Teens campaign for The Hundred to end their sponsorship deal with snack brand
The young people of Bite Back 2030 are calling out the hypocrisy of a brand selling food high in salt and fat sponsoring a tournament designed to introduce new young fans to cricket at a time when the health of one in three children in the UK is at risk from overweight or obesity.
Bite Back 2030, a youth-led movement campaigning for a healthier food system, want food and drink brands like KP Snacks, Coca Cola and Red Bull to #PacketIn and stop using sport to sell unhealthy products.
They’re calling on people to sign a petition demanding the England and Wales Cricket Board (ECB) find a new sponsor for next year’s Hundred and commit to pushing junk food off the sporting stage. Instead, they want to see sport using its influence to give healthy options a starring role in children’s minds.
Bite Back Youth Member Jacob Rosenberg, 17, said children are seeing cricket players “running around like a bag of crisps”, as stars wear shirts emblazoned with brands such as Hula Hoops, Tyrells and McCoys.
Ironically, the ECB claim the sport is “uniquely placed” to help tackle obesity, especially in children.
Jacob agrees but says a lot needs to change for that to happen:
"Sports teams are so incredibly influential to young people and it annoys me that teams could use their power to promote child health yet don’t. It disappoints me that The Hundred are dressing their players in bright colours with unhealthy sponsors and essentially making them look like bags of crisps — especially when they’ve explicitly said they’re targeting young people."
The following statistics show the extent to which profit is being put before health:
- £4MILLION -- Value of the KP sponsorship over a 5 year period
- 20,000 -- number of tickets sold to under-16s out of the Hundred’s first 100,000 sales
- 10.5 million -- number of new audience members ECB projects could be attracted to cricket through a new format and outreach to “young people, sporty families and diverse communities”
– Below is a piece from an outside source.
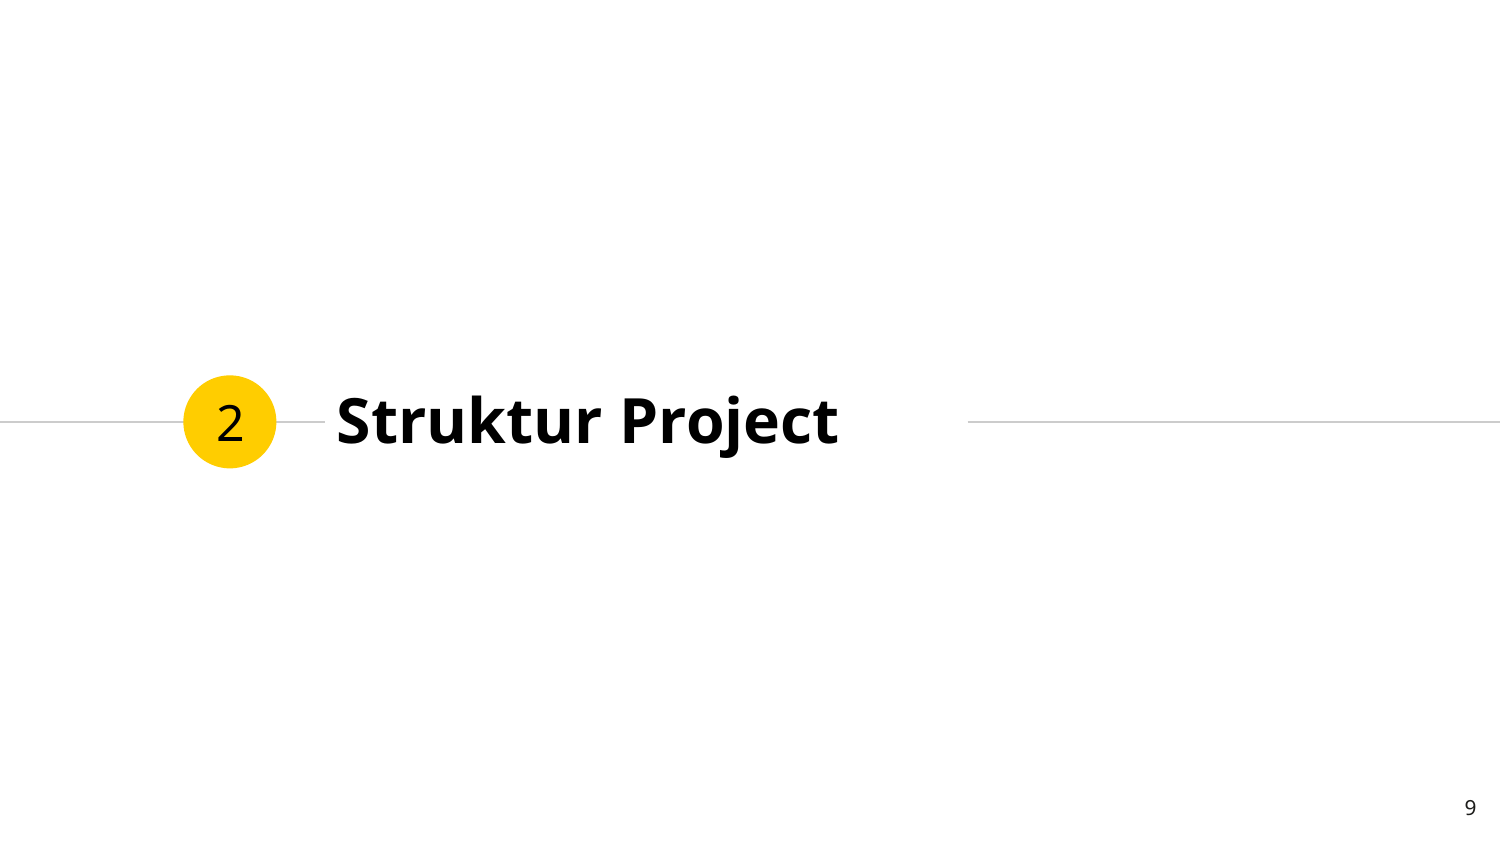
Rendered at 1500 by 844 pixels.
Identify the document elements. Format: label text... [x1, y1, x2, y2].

slide_number 9 [1401, 779, 1492, 844]
text_box 2 [186, 375, 276, 468]
title Struktur Project [321, 280, 944, 471]
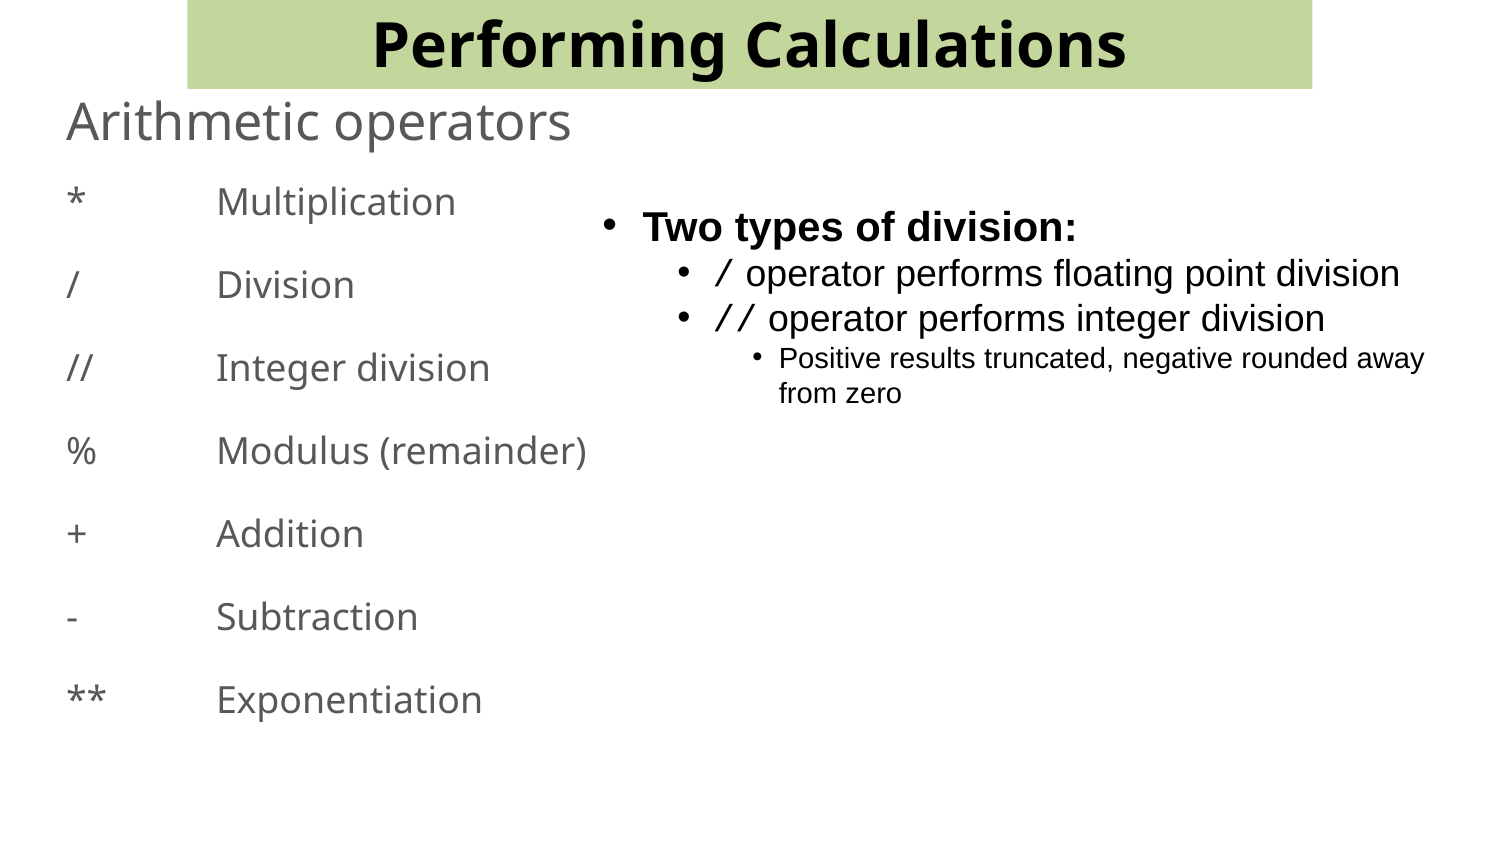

- 1,887,647 -- number of YouTube views of Hundred’s (heavily branded) launch ad
Tellingly, the ECB has removed all snack logos from the children’s kits in a nod to respecting child health, but it’s a useless gesture as the adult shirts are the ones worn by athletes and broadcast all around the UK.
The Hundred’s sponsorship deal with KP Snacks faced backlash from health leaders and Government officials when it was first announced in 2019, including NHS England boss Sir Simon Stevens who said “with a poor diet now a bigger risk factor for ill health than smoking, it is disappointing … when for example you see the English cricket board doing a deal with junk food aimed at children.”
The then Sports Minister, Nigel Adams, also raised concerns with the ECB chairman, and Chief Medical Officer Chris Whitty said junk food advertising within sport was harming efforts to combat childhood obesity.
Ending the sponsorship deal would set an example to other sports and send a clear message to corporate sponsors - that there is no place in sport for junk food advertising.